··· Source extract ···

How to trade ESP35 at LHFX

Open an LHFX account and fund it. Minimum deposit is $10. Open MetaTrader 5 or the LHFX Trade web platform, search for ESP35, and add it to your Market Watch. Spreads are tightest during the European cash session (03:00 to 11:30 ET) and during the European-US overlap (08:00 to 11:30 ET). Commission is a flat $3 per side and leverage runs up to 1:200. ESP35 daily volatility is moderate, typically 0.7 to 1.3%. Days with 2% or more moves happen on Spanish political shocks, ECB policy surprises, sharp Latam currency moves (Brazilian real or Mexican peso), and major bank or utility earnings. Size your position so a 2% adverse index move costs no more than 2% of your account. Watch the Spanish political calendar (elections, government confidence votes, budget deadlines), Brazilian real direction, and Mexican peso direction as leading indicators for Santander and BBVA share moves. Set a stop loss before entry. ESP35 can move 100 to 200 points in a session on major political news or a sharp Latam currency event. Worked example. On a $1,000 account at IBEX 11,000, opening 0.05 lots requires roughly $28 in margin at 1:200 (verify the exact contract specification in MT5 before sizing). A 2% adverse move (220 points) on that position costs roughly $110, or 11% of your account. Size down to 0.02 lots for a 4.4% risk budget, or tighten your stop significantly. Run that math on every entry.

··· Extracted information ···

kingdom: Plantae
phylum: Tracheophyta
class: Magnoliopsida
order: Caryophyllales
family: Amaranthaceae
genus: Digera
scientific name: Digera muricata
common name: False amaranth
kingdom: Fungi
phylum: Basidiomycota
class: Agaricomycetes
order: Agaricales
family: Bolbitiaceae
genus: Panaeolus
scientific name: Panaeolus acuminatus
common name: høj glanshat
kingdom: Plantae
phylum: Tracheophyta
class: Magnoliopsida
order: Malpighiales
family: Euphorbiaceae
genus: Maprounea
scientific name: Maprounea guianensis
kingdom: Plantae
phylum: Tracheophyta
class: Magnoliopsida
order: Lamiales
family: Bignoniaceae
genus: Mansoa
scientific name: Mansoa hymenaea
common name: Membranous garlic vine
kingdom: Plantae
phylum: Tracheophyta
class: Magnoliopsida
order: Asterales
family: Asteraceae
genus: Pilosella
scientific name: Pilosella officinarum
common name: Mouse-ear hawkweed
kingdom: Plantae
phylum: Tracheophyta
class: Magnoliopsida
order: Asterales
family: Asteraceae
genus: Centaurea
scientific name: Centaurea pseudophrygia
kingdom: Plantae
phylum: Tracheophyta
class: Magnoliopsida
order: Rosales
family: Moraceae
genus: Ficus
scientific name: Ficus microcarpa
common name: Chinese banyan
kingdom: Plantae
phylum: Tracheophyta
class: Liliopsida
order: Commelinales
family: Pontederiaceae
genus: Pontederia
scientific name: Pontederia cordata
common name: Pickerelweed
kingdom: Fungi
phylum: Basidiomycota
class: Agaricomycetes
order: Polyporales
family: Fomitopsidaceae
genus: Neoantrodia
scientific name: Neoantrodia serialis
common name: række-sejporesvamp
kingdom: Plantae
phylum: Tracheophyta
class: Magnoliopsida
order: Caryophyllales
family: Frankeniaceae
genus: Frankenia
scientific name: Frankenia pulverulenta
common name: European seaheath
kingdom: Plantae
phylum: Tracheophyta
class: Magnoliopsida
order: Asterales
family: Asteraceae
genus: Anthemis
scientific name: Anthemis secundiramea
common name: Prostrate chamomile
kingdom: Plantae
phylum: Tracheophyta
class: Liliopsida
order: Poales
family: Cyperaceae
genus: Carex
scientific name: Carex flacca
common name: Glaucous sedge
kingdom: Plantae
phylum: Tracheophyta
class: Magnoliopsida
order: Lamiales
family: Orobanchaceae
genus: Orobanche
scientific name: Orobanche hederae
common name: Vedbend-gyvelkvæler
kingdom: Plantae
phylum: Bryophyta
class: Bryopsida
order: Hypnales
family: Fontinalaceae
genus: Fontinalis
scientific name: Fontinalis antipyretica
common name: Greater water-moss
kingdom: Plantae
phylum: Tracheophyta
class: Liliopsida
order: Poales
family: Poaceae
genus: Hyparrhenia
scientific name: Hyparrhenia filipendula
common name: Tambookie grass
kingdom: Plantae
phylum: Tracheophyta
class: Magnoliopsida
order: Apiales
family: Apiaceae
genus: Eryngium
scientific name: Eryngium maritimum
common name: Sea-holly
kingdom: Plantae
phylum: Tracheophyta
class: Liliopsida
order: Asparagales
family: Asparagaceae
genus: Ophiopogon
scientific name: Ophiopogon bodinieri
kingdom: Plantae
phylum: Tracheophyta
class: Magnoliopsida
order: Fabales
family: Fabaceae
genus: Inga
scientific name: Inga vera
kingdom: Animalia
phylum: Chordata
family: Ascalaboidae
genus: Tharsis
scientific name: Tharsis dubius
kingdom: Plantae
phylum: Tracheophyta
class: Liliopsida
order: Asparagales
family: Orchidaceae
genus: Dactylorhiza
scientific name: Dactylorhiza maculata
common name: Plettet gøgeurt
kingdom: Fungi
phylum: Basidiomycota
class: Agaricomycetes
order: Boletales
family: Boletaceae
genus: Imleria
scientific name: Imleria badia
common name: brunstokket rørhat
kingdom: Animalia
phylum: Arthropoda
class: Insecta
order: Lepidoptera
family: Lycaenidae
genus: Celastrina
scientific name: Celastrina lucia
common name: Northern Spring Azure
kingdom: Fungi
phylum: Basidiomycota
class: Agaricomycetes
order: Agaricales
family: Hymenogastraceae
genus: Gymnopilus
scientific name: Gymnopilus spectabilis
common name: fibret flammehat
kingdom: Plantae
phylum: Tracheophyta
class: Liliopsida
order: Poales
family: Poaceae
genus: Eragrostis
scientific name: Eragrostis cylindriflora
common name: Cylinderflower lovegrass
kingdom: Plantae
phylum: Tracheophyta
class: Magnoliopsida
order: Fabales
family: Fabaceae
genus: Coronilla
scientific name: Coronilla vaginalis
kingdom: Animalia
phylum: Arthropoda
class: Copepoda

···

Work task A
Using the ESP35 trading guide, explain why a stop loss should be set before entering a trade.
Work task B
Please go on with the ESP35 trading guide, picking up after its final sentence.
These data have nothing to do with the ESP35 trading guide.

Response A
A stop loss should be set before entry because ESP35 can move 100 to 200 points in a single session. Such moves come on major political news or a sharp Latam currency event.

Response B
Risks specific to ESP35

ESP35 carries two specific risks above generic index volatility. First, Latin American currency exposure. Santander and BBVA together can be 15 to 20% of index weight. Their reported earnings depend heavily on Brazilian real and Mexican peso strength. A sharp peso or real selloff can drag ESP35 even on calm Eurozone days. Inversely, a Latam rally can support ESP35 when European peers are flat. You can be right on Europe and wrong on Latam and lose on ESP35. Second, Spanish political and liquidity risk. Spain has a tradition of inconclusive election outcomes (2015 to 2016, 2019), regional independence movements, and coalition-formation delays that can drag for months. Country-specific risk premium widens during these episodes. ESP35 is also the lowest-volume of the major European indices LHFX offers, so spreads widen during off-peak hours. Mitigations. Start at effective leverage of 1:10 to 1:20 until you have run a strategy through a full ECB cycle and at least one Brazilian or Mexican election. Set a stop loss on every position. Use limit orders rather than market orders during off-peak hours. Watch Brazilian real and Mexican peso direction alongside ESP35 price action.